Texte à lire:

================

Cette controverse à savoir la relation entre empathie et comportements d’entraide se place au sein d’un cadre théorique. Les enjeux seraient de voir dans quelle mesure l’apparition de l’empathie chez certains animaux peut moduler la grande diversité de comportements d’entraide. Et dans un plus vaste contexte, tenter de mieux comprendre la dynamique sociale. Dans cette synthèse, il s’agit dans un premier temps de donner une définition et des limites les plus précises possibles des termes utilisés.
La définition et les origines de l’empathie ne font pas consensus dans la littérature scientifique. Pour de nombreux chercheurs, l’empathie consiste à éprouver ce que les autres ressentent, et se superpose au concept de contagion émotionnelle. Pour certains, cela fait référence à une capacité cognitive complexe, telle que la théorie de l’esprit et la cognition sociale [1], pour d’autres elle est définit comme la capacité à être affecté et à partager l’état émotionnel d’un individu [2].
D’un point de vue neurobiologique, il est intéressant de se pencher sur les mécanismes d’origine neurale. Pour illustrer ces éléments, nous pouvons citer les expressions faciales comme indicateurs de l’état physiologique ou émotionnel d’un individu [3]. Les neurones miroirssont pointés du doigt comme étant impliqués dans une forme fondamentale d’empathie. Leur implication structurelle complexe irait dans le sens d’une expérience partagée [3]. La dimension chimique de l’empathie peut aussi être vue dans la relation entre l’ocytocine et les comportements sociaux [4].
Sous un angle évolutif, il est possible d’émettre l’hypothèse que cette connexion émotionnelle ait évolué sous la pression de contraintes sélectives liées aux soins parentaux. Ces aptitudes empathiques seraient donc phylogénétiquement anciennes [5]. En revanche, certains scientifiques défendent l’idée que l’empathie ne serait pas liée à l’hérédité et se construirait au cours du développement grâce aux interactions sociales [6].
Le terme générique de comportements prosociaux réfère aux comportements d'entraide. La coopération correspond à des actions réciproques entre individus. Les bénéfices engendrés par l'action coopérative sont généralement directs et positifs pour le destinataire. Il est possible d'ajouter une nuance de temps à cette définition, puisque les bénéfices ne sont pas forcément immédiats. En revanche, dans le cas de l'altruisme les bénéfices sont souvent unilatéraux, ce comportement est uniquement bénéfique pour le receveur.

================

Informations extraites:

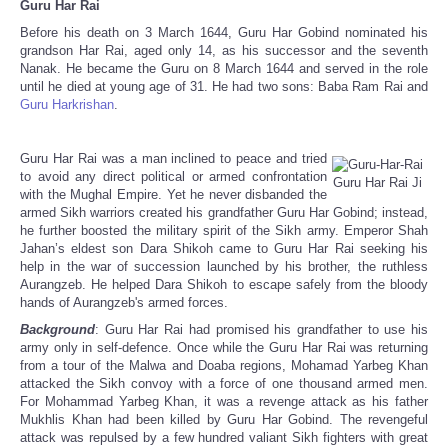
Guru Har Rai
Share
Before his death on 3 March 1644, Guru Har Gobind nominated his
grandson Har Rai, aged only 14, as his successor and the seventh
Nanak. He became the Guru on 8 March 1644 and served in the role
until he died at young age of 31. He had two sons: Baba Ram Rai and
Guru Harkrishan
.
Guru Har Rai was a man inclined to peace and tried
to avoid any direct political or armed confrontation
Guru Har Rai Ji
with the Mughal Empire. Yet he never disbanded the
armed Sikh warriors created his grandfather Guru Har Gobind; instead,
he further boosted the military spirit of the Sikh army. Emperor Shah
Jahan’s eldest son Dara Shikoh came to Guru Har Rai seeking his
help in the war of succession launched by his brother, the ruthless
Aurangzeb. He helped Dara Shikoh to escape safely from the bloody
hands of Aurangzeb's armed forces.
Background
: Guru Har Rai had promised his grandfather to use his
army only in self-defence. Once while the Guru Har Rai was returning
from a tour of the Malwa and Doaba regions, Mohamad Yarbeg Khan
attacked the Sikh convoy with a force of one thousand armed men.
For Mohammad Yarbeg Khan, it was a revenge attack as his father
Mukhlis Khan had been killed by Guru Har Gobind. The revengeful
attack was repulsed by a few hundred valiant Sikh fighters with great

================

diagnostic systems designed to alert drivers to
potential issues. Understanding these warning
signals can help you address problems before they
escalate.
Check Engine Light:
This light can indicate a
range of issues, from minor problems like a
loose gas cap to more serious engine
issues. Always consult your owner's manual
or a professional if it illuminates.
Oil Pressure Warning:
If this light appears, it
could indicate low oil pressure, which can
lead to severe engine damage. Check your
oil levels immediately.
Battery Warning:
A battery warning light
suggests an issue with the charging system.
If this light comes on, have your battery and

================

Consignes de travail:
Reprenez le texte sur l'empathie et l'entraide après sa dernière phrase et rédigez-en la suite.

Production écrite:
Avant de poursuivre par une analyse d’études de cas, il est légitime de se demander comment les comportements d'entraide peuvent évoluer et se maintenir au sein des populations, au vu des principes de la sélection naturelle de Darwin. En effet, le propre de cette théorie est d’optimiser la survie et la reproduction, afin de transmettre un maximum de ses gènes aux générations suivantes.
I/- Comportements coopératifs sans empathie :
De nombreux exemples mettent en évidence des comportements d’altruisme et de coopération chez des espèces où l’empathie n’a pas été mesuré.
L’un des comportements sociaux les plus ancestral est la formation de biofilm. Un biofilm est une communauté multicellulaire de micro-organismes, adhérant entre eux et à une surface, marquée par la sécrétion d'une matrice adhésive et protectrice. Il est une étape normale ou potentielle du cycle de vie de la plupart des bactéries, qui affichent alors un comportement coopératif. L’autolyse bactérienne a récemment été identifiée comme un mécanisme clé régulant le développement du biofilm.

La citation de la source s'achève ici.